In diesem Zusammenhang ist eine Entwicklung interessant: Bis vor wenigen Wochen war es auf den Internetseiten vieler Autohersteller üblich, neben den Informationen zu Fahrzeugmodellen und einer individuellen Konfiguration des Wunschmodells auch Finanzierungen anzubieten. Nicht selten gehörte eine Restschuldversicherung mit dazu, und zwar per Opt-out-Verfahren. Das heißt, der Kunde erhielt die Versicherung vorbelegt als Bestandteil der Finanzierung angezeigt, konnte sie aber aktiv abwählen.

Fragen zu Wünschen und Bedürfnissen waren und sind nicht üblich. Begründungen gab und gibt es allenfalls indirekt in Form von Info-Kästchen, in denen in wenigen Sätzen die Inhalte einer solchen Versicherung beschreiben.

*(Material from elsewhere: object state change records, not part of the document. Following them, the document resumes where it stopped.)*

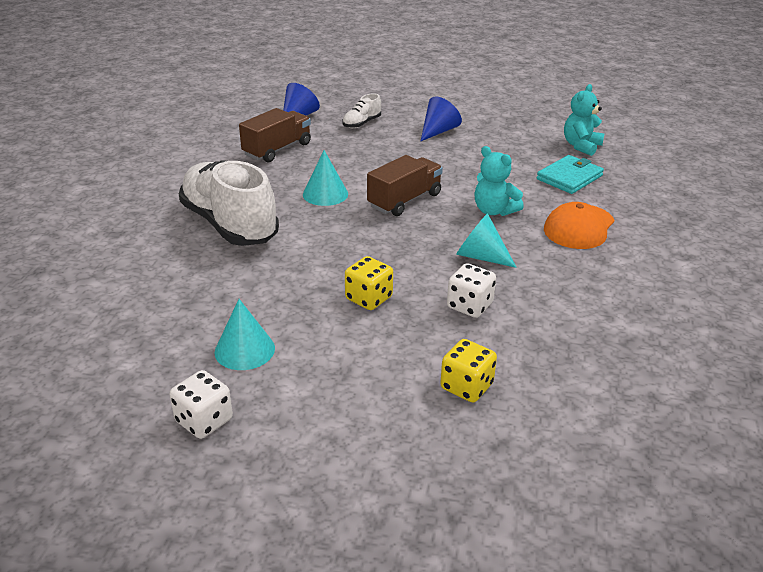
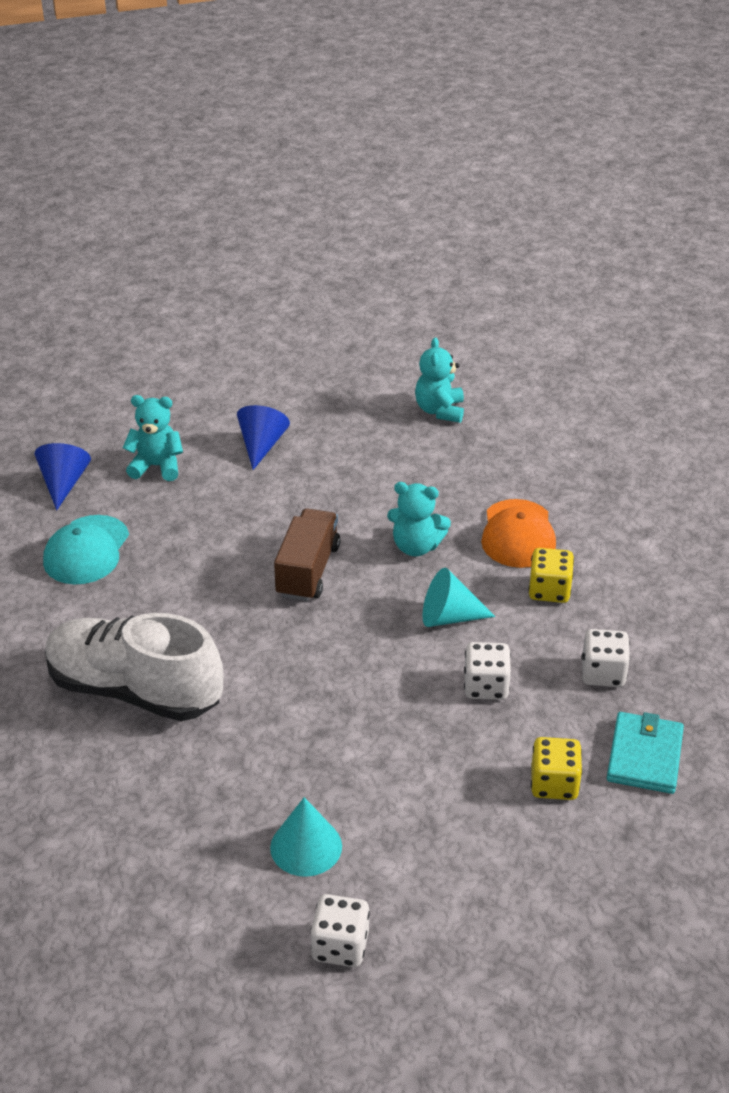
camera: 30 degrees left, 5 degrees up
(277, 149) = (86, 550): brown truck -> turquoise cap
(325, 194) = (208, 598): turquoise cone -> none
(361, 123) = (157, 466): white shoe -> turquoise teddy bear
(369, 298) = (378, 723): yellow dice -> yellow dice (549, 590)
(569, 177) = (460, 465): turquoise wallet -> turquoise wallet (644, 756)
(573, 331) = (603, 673): none -> white dice

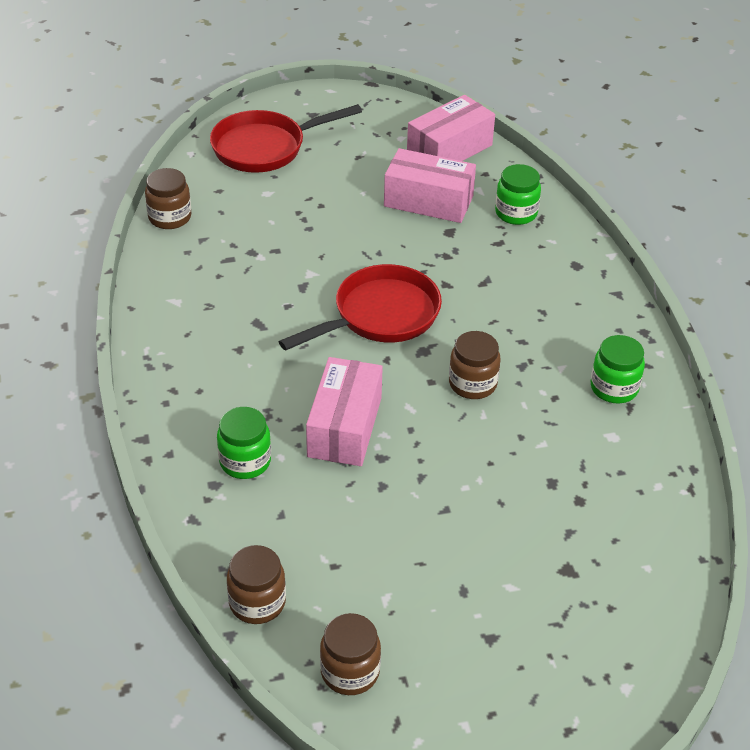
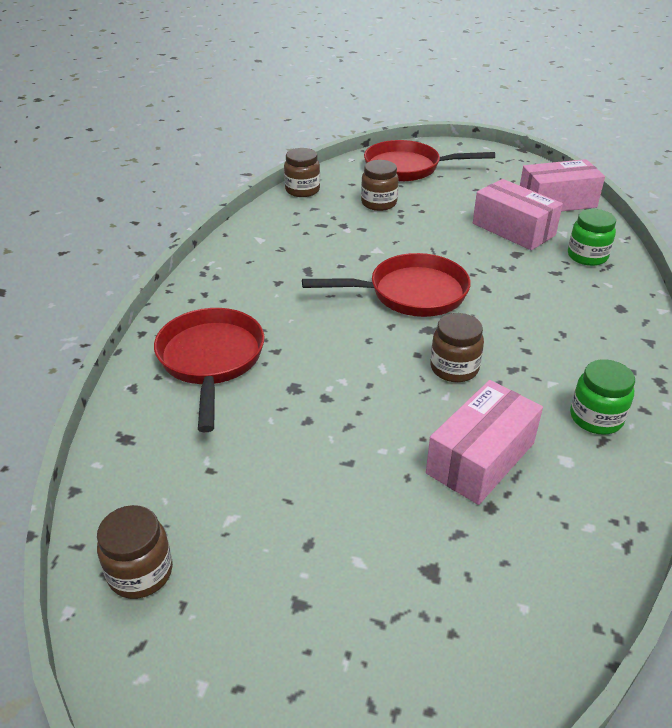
camera: 30 degrees right, 5 degrees down
(245, 461) = (211, 360): green jar -> red pan
(257, 603) = (119, 473): brown jar -> brown jar (379, 203)
(344, 427) = (313, 363): pink box -> pink box (480, 458)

Dann vor wenigen Wochen plötzlich verschwanden diese Angebote. Bei vielen Autofirmen erhält man gar kein individuelles Finanzierungsangebot mehr, beispielsweise bei BMW und Opel. Stattdessen wird auf einen örtlichen Händler verwiesen. Auf Nachfragen waren keine Informationen zu erhalten, warum Finanzierungs- und Restschuldversicherungsangebote abgeschaltet wurden.

Opt-in statt Opt-out

Viele Hersteller bieten Finanzierungsseiten mit entweder individualisierten Angeboten, unter anderem durch Eingabe von Wunsch-Zuzahlungen oder Laufzeiten, oder standardisierten Muster-Angeboten an. Die Restschuldversicherung taucht nur noch beim Volkswagen-Konzern auf (Audi und VW), aber nun als Opt-in-Lösung. Der Kunde muss aktiv die Option wählen, um eine neue Gesamt-Finanzierungsrate einschließlich Versicherung angezeigt zu erhalten. Auch bei Ford gibt es ein Opt-in-Angebot, allerdings nicht in das individualisierte Finanzierungsangebot integriert. Auch wenn die Opt-in-Lösung allein wohl noch keine Erfüllung der erwähnten Standards für den Vertrieb ohne Beratung darstellen dürfte, wird wenigstens dem Kunden nicht mehr der Einschluss als quasi selbstverständlich notwendig dargestellt.

Bemerkenswert ist, dass diese Änderungen jedenfalls nicht in Zusammenhang mit der IDD-Umsetzung stehen können, denn die erfolgte bereits im Februar 2018. Spekulationen über einen Zusammenhang mit dem kürzlich ergangenen Urteil des Europäischen Gerichtshofs zu Opt-in-Verfahren wurden bislang nicht bestätigt.